## What you are asked to do:
All records are to be reproduced verbatim, with images omitted.

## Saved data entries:
********************

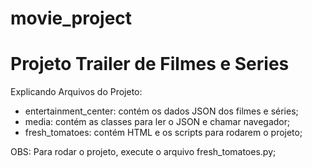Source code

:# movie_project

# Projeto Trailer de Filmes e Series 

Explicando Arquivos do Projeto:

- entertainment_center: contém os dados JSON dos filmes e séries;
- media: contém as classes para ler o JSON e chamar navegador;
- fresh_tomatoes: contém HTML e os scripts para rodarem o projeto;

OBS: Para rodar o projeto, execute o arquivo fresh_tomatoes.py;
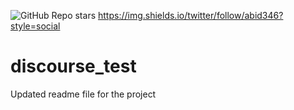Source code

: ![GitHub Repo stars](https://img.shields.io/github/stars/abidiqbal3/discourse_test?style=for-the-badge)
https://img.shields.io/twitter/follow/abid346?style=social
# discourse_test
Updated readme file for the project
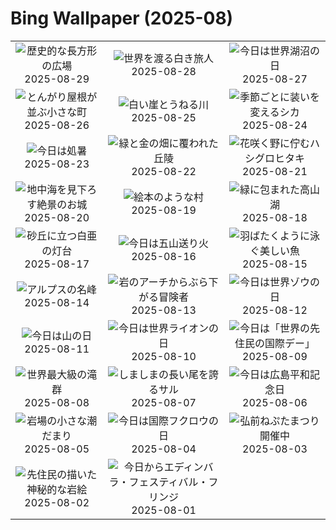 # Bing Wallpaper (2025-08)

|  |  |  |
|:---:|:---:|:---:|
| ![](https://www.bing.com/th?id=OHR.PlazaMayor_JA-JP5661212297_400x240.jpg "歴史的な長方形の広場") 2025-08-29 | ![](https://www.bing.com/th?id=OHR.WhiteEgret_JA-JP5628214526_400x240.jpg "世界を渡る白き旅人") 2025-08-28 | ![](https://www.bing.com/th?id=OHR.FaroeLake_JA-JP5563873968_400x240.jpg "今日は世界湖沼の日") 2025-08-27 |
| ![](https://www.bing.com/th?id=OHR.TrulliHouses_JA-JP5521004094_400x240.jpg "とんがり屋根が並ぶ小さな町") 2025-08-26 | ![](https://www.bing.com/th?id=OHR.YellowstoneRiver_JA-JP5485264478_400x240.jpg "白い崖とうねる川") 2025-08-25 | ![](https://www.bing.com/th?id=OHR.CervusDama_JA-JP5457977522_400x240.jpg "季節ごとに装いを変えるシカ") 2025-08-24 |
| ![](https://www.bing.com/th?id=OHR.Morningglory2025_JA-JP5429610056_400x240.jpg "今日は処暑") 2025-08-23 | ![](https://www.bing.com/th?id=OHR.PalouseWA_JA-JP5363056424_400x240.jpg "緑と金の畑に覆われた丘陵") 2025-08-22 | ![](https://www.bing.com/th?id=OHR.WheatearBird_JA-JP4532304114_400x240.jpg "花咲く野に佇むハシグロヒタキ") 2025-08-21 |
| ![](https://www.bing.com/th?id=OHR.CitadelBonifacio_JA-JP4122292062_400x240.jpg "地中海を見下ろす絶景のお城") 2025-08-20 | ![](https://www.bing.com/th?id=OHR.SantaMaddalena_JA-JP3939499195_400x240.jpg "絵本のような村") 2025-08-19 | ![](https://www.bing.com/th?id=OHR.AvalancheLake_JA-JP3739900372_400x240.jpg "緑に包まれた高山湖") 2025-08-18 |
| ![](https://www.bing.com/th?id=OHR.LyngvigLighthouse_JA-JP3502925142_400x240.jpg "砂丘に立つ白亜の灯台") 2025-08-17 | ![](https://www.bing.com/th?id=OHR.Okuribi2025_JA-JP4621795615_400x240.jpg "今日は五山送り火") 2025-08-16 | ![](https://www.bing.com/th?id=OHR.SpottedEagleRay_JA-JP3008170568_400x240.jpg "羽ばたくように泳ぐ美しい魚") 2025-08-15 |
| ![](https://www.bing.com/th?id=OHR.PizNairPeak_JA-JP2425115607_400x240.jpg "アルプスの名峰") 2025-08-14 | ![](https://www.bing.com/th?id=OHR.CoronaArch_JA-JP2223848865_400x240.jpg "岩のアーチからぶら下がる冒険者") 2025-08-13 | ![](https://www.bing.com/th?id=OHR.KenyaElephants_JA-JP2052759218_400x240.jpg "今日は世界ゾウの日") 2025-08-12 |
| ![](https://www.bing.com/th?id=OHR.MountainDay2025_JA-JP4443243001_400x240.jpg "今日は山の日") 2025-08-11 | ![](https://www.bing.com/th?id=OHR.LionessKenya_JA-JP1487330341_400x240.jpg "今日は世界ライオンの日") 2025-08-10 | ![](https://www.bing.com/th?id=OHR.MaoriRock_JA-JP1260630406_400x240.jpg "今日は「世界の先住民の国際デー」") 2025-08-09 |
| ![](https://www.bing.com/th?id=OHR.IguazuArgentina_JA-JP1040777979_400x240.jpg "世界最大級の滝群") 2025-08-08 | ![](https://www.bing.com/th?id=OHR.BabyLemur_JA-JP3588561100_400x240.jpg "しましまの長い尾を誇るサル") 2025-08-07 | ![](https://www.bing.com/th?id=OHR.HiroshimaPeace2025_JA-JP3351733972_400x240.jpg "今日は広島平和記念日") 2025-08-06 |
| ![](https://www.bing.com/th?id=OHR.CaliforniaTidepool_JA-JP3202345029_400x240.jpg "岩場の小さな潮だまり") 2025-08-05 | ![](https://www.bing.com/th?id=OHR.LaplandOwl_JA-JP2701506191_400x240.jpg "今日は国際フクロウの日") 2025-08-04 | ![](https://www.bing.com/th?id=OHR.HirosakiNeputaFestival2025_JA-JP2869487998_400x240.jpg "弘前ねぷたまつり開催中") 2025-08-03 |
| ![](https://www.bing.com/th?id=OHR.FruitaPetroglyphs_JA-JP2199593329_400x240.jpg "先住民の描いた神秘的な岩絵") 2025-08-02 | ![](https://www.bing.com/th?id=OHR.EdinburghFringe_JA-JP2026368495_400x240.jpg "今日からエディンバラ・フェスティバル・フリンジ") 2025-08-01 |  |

********************

## Answer below:
Source code

:# movie_project

# Projeto Trailer de Filmes e Series 

Explicando Arquivos do Projeto:

- entertainment_center: contém os dados JSON dos filmes e séries;
- media: contém as classes para ler o JSON e chamar navegador;
- fresh_tomatoes: contém HTML e os scripts para rodarem o projeto;

OBS: Para rodar o projeto, execute o arquivo fresh_tomatoes.py;
Source code

: ![GitHub Repo stars](https://img.shields.io/github/stars/abidiqbal3/discourse_test?style=for-the-badge)
https://img.shields.io/twitter/follow/abid346?style=social
# discourse_test
Updated readme file for the project
 # Bing Wallpaper (2025-08)

|  |  |  |
|:---:|:---:|:---:|
| ![](https://www.bing.com/th?id=OHR.PlazaMayor_JA-JP5661212297_400x240.jpg "歴史的な長方形の広場") 2025-08-29 | ![](https://www.bing.com/th?id=OHR.WhiteEgret_JA-JP5628214526_400x240.jpg "世界を渡る白き旅人") 2025-08-28 | ![](https://www.bing.com/th?id=OHR.FaroeLake_JA-JP5563873968_400x240.jpg "今日は世界湖沼の日") 2025-08-27 |
| ![](https://www.bing.com/th?id=OHR.TrulliHouses_JA-JP5521004094_400x240.jpg "とんがり屋根が並ぶ小さな町") 2025-08-26 | ![](https://www.bing.com/th?id=OHR.YellowstoneRiver_JA-JP5485264478_400x240.jpg "白い崖とうねる川") 2025-08-25 | ![](https://www.bing.com/th?id=OHR.CervusDama_JA-JP5457977522_400x240.jpg "季節ごとに装いを変えるシカ") 2025-08-24 |
| ![](https://www.bing.com/th?id=OHR.Morningglory2025_JA-JP5429610056_400x240.jpg "今日は処暑") 2025-08-23 | ![](https://www.bing.com/th?id=OHR.PalouseWA_JA-JP5363056424_400x240.jpg "緑と金の畑に覆われた丘陵") 2025-08-22 | ![](https://www.bing.com/th?id=OHR.WheatearBird_JA-JP4532304114_400x240.jpg "花咲く野に佇むハシグロヒタキ") 2025-08-21 |
| ![](https://www.bing.com/th?id=OHR.CitadelBonifacio_JA-JP4122292062_400x240.jpg "地中海を見下ろす絶景のお城") 2025-08-20 | ![](https://www.bing.com/th?id=OHR.SantaMaddalena_JA-JP3939499195_400x240.jpg "絵本のような村") 2025-08-19 | ![](https://www.bing.com/th?id=OHR.AvalancheLake_JA-JP3739900372_400x240.jpg "緑に包まれた高山湖") 2025-08-18 |
| ![](https://www.bing.com/th?id=OHR.LyngvigLighthouse_JA-JP3502925142_400x240.jpg "砂丘に立つ白亜の灯台") 2025-08-17 | ![](https://www.bing.com/th?id=OHR.Okuribi2025_JA-JP4621795615_400x240.jpg "今日は五山送り火") 2025-08-16 | ![](https://www.bing.com/th?id=OHR.SpottedEagleRay_JA-JP3008170568_400x240.jpg "羽ばたくように泳ぐ美しい魚") 2025-08-15 |
| ![](https://www.bing.com/th?id=OHR.PizNairPeak_JA-JP2425115607_400x240.jpg "アルプスの名峰") 2025-08-14 | ![](https://www.bing.com/th?id=OHR.CoronaArch_JA-JP2223848865_400x240.jpg "岩のアーチからぶら下がる冒険者") 2025-08-13 | ![](https://www.bing.com/th?id=OHR.KenyaElephants_JA-JP2052759218_400x240.jpg "今日は世界ゾウの日") 2025-08-12 |
| ![](https://www.bing.com/th?id=OHR.MountainDay2025_JA-JP4443243001_400x240.jpg "今日は山の日") 2025-08-11 | ![](https://www.bing.com/th?id=OHR.LionessKenya_JA-JP1487330341_400x240.jpg "今日は世界ライオンの日") 2025-08-10 | ![](https://www.bing.com/th?id=OHR.MaoriRock_JA-JP1260630406_400x240.jpg "今日は「世界の先住民の国際デー」") 2025-08-09 |
| ![](https://www.bing.com/th?id=OHR.IguazuArgentina_JA-JP1040777979_400x240.jpg "世界最大級の滝群") 2025-08-08 | ![](https://www.bing.com/th?id=OHR.BabyLemur_JA-JP3588561100_400x240.jpg "しましまの長い尾を誇るサル") 2025-08-07 | ![](https://www.bing.com/th?id=OHR.HiroshimaPeace2025_JA-JP3351733972_400x240.jpg "今日は広島平和記念日") 2025-08-06 |
| ![](https://www.bing.com/th?id=OHR.CaliforniaTidepool_JA-JP3202345029_400x240.jpg "岩場の小さな潮だまり") 2025-08-05 | ![](https://www.bing.com/th?id=OHR.LaplandOwl_JA-JP2701506191_400x240.jpg "今日は国際フクロウの日") 2025-08-04 | ![](https://www.bing.com/th?id=OHR.HirosakiNeputaFestival2025_JA-JP2869487998_400x240.jpg "弘前ねぷたまつり開催中") 2025-08-03 |
| ![](https://www.bing.com/th?id=OHR.FruitaPetroglyphs_JA-JP2199593329_400x240.jpg "先住民の描いた神秘的な岩絵") 2025-08-02 | ![](https://www.bing.com/th?id=OHR.EdinburghFringe_JA-JP2026368495_400x240.jpg "今日からエディンバラ・フェスティバル・フリンジ") 2025-08-01 |  |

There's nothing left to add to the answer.